Pietro Nelli

(Massa, 1672 – Rome, 1740)

Author's artworks
17th – 18th Century. Italian

Pietro Nelli was an Italian artist specialised in the genre of portraiture in seventeenth-century Rome.

While still very young he moved from his hometown to Rome, where he trained at the studio of Giovanni Maria Morandi (1622-1717). His time with the artist from Florence would prove critical in his training, and his artistic personality could be said to have been well formed during this period. With the passing of the years, Nelli would specialise in the same genres cultivated by his master, namely: religious painting and very particularly portraiture. Apart from training at his studio, Nelli was Morandi’s favourite pupil and the master asked Nelli for his assistance on several occasions and even invited him to Florence to help in some commissions.

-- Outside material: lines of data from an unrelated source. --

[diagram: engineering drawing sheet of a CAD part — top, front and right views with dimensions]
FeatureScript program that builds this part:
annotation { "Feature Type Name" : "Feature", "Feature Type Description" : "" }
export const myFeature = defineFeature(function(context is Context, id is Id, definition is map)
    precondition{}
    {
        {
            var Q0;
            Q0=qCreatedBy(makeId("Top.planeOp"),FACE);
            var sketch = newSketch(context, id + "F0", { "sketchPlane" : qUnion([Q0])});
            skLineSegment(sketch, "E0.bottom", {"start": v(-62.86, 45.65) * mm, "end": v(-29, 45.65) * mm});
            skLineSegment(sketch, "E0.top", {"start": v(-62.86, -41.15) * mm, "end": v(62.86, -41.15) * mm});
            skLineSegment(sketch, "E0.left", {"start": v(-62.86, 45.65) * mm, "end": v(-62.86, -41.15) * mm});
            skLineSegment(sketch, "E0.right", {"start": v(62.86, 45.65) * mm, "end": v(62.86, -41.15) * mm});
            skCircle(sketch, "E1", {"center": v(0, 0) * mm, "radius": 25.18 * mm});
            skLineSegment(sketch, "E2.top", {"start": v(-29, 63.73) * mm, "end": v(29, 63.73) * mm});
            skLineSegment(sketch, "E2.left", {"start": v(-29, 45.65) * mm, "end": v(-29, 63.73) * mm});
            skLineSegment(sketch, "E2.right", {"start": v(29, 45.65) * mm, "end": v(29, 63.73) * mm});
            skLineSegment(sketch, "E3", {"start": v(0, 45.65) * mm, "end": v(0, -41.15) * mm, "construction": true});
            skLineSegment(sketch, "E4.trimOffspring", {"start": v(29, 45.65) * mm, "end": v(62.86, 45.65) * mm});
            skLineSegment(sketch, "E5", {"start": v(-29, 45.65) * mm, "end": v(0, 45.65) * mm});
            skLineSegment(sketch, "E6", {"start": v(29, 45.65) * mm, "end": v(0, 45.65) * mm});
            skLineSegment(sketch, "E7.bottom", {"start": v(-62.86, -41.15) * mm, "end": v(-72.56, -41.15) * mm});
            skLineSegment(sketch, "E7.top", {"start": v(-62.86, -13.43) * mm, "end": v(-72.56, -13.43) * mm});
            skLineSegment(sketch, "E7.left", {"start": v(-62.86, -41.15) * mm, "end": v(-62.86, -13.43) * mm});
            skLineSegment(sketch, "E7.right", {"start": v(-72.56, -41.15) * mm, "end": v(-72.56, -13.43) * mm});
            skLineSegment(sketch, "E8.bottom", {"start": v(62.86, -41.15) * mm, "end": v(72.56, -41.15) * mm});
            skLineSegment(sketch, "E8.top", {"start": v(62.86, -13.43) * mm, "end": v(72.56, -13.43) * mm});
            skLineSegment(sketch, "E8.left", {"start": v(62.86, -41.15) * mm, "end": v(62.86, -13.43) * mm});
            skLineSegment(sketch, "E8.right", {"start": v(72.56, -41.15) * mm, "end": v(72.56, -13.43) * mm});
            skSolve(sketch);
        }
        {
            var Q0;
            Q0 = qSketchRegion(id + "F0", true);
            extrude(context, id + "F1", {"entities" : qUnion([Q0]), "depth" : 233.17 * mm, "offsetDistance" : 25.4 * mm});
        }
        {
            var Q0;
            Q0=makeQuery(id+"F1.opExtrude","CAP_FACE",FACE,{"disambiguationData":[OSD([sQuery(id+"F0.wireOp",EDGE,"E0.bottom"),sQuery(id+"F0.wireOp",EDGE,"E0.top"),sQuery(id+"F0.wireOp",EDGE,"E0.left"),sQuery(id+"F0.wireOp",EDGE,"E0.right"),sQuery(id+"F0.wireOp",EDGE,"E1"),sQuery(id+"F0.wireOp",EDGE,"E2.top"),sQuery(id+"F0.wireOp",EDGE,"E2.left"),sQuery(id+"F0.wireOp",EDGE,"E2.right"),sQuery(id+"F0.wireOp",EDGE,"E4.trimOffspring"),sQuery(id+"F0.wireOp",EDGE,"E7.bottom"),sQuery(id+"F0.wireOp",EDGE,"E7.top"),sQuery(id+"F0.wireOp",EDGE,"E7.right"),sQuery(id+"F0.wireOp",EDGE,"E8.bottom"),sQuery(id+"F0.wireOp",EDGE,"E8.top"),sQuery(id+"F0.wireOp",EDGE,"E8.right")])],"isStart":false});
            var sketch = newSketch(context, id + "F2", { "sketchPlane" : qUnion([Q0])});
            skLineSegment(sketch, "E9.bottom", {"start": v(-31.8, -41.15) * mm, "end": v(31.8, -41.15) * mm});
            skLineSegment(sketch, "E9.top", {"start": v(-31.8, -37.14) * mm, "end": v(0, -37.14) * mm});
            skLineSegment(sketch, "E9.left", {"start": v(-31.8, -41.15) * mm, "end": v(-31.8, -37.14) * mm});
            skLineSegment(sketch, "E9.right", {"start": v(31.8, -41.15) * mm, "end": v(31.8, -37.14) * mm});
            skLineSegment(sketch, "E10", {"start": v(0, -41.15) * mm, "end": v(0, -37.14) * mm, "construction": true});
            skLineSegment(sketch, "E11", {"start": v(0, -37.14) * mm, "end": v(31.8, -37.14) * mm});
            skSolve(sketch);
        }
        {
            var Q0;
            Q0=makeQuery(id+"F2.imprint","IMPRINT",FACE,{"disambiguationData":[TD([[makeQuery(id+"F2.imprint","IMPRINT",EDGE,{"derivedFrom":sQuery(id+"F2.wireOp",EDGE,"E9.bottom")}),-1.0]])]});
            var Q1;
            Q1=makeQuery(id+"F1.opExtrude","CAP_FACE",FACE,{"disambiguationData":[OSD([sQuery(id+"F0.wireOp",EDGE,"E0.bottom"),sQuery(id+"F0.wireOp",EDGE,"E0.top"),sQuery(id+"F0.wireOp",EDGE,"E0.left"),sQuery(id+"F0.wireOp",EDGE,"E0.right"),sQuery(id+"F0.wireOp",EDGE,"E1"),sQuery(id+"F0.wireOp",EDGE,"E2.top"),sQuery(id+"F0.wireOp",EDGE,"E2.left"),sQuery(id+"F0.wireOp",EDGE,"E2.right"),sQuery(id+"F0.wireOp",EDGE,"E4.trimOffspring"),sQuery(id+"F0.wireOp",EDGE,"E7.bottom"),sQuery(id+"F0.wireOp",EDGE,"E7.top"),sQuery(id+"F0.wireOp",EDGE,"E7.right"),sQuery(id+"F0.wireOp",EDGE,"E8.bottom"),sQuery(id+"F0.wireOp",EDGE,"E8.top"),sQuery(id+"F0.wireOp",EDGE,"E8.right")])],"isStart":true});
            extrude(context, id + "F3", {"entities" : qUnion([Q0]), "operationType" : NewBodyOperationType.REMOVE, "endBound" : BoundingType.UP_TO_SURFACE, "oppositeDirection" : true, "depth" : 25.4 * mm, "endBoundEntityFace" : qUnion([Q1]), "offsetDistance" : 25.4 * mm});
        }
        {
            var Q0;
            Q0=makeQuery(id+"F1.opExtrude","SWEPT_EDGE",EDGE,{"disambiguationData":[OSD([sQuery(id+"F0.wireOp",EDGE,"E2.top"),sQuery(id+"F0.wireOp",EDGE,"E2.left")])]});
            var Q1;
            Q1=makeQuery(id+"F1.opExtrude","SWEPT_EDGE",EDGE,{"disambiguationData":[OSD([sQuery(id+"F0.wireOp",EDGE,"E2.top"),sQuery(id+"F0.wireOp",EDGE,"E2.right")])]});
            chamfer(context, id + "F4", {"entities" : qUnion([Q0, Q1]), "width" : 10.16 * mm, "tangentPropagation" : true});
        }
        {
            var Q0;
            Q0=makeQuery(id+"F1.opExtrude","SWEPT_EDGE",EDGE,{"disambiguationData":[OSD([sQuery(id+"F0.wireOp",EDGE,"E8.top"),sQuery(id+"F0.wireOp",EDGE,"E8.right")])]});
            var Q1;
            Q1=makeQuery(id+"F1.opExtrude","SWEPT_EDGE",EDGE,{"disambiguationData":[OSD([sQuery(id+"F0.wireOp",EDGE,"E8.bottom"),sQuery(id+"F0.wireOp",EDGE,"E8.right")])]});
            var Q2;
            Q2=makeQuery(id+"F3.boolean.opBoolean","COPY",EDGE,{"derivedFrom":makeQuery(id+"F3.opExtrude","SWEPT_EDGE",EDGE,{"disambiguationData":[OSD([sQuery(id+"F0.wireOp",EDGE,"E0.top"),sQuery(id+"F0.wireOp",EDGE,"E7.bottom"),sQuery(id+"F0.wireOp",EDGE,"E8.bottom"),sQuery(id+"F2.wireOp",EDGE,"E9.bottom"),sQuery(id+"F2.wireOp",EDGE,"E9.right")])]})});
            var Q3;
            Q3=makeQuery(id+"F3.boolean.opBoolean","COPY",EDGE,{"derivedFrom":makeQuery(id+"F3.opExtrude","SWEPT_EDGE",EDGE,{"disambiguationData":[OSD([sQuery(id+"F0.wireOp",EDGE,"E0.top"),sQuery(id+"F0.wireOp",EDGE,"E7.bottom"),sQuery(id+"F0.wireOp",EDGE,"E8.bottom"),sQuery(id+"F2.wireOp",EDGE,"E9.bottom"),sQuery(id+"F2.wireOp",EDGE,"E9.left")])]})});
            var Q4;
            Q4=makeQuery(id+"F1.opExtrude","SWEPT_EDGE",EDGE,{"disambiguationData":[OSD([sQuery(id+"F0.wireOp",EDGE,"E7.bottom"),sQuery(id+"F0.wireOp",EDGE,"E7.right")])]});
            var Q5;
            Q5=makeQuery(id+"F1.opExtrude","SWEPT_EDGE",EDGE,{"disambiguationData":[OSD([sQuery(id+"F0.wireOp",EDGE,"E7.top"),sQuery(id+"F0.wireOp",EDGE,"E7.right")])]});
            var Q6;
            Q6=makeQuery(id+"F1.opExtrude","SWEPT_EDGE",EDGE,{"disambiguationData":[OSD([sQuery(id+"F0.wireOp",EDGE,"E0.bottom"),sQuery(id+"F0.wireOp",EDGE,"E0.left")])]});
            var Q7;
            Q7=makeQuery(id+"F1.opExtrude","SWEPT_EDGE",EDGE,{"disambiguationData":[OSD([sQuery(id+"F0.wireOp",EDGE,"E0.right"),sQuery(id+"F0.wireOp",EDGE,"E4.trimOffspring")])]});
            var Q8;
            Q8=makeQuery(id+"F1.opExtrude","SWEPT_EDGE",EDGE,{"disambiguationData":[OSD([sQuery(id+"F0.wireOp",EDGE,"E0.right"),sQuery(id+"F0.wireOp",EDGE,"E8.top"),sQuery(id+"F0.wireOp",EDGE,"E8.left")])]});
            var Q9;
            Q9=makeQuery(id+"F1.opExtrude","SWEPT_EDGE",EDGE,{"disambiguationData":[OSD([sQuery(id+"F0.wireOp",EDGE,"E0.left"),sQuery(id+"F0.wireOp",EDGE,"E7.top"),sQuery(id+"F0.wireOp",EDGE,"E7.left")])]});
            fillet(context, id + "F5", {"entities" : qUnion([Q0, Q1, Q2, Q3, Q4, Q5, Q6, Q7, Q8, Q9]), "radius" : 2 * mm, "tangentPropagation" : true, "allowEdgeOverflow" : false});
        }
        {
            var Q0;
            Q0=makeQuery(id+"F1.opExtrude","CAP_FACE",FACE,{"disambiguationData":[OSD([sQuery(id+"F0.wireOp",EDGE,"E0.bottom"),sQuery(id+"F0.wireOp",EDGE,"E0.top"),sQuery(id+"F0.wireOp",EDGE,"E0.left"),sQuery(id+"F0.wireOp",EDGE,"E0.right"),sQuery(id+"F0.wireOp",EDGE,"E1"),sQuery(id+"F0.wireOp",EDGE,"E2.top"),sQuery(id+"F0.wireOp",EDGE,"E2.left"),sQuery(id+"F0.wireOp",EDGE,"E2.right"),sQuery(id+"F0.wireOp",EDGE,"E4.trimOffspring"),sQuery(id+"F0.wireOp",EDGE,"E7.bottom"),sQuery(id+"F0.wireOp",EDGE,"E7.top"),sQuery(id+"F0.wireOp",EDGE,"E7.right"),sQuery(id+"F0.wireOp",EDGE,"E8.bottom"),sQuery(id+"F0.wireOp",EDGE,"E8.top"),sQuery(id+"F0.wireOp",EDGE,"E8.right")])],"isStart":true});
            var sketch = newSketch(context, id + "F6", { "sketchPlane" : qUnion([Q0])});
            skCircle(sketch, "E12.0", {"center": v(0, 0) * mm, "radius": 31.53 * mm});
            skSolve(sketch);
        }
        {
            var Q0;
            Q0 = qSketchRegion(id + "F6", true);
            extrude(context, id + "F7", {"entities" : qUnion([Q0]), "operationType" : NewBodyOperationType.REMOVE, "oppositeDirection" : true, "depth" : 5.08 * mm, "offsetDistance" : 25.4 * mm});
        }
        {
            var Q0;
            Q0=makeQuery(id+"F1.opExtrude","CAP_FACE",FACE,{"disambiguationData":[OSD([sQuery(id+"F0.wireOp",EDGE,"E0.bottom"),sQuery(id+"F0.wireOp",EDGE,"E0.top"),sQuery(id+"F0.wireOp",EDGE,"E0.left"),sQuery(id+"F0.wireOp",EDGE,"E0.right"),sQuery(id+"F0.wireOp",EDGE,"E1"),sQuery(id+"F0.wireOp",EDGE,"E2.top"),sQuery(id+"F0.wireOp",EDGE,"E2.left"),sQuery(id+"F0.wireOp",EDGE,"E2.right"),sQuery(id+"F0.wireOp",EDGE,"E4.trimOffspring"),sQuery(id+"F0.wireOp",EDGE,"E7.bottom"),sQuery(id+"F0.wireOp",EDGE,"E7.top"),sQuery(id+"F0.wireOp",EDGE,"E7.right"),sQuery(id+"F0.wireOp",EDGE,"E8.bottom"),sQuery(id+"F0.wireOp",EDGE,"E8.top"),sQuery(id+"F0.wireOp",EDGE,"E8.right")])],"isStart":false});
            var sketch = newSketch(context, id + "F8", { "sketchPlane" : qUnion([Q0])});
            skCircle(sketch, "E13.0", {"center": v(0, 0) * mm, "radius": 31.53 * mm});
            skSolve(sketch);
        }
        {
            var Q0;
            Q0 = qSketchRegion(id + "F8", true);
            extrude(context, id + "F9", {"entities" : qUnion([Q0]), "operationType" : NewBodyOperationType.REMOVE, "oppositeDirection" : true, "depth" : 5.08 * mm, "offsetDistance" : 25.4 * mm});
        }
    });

After returning to Rome, the artist cultivated his facet as a portraitist, and even painted a portrait of the recently elected Pope Clement XI. In the 1620s, he established himself as one of Rome’s main portrait artists, winning important commissions to paint portraits of popes, cardinals and aristocrats. He was seen as continuing the work of popularising the iconography of cardinals which had been begun by Morandi. In 1719 Nelli was appointed a member of the Accademia di San Luca.

Apart from specialising in portraiture, Pietro Nelli also acquired fame as a painter of religious scenes. Worth mentioning among them is an Annunciation from 1737-38 commissioned by Cardinal Camillo Cybo for the apse of the Civita Castellana cathedral, probably one of the final works by the artist, who died in Rome in 1740.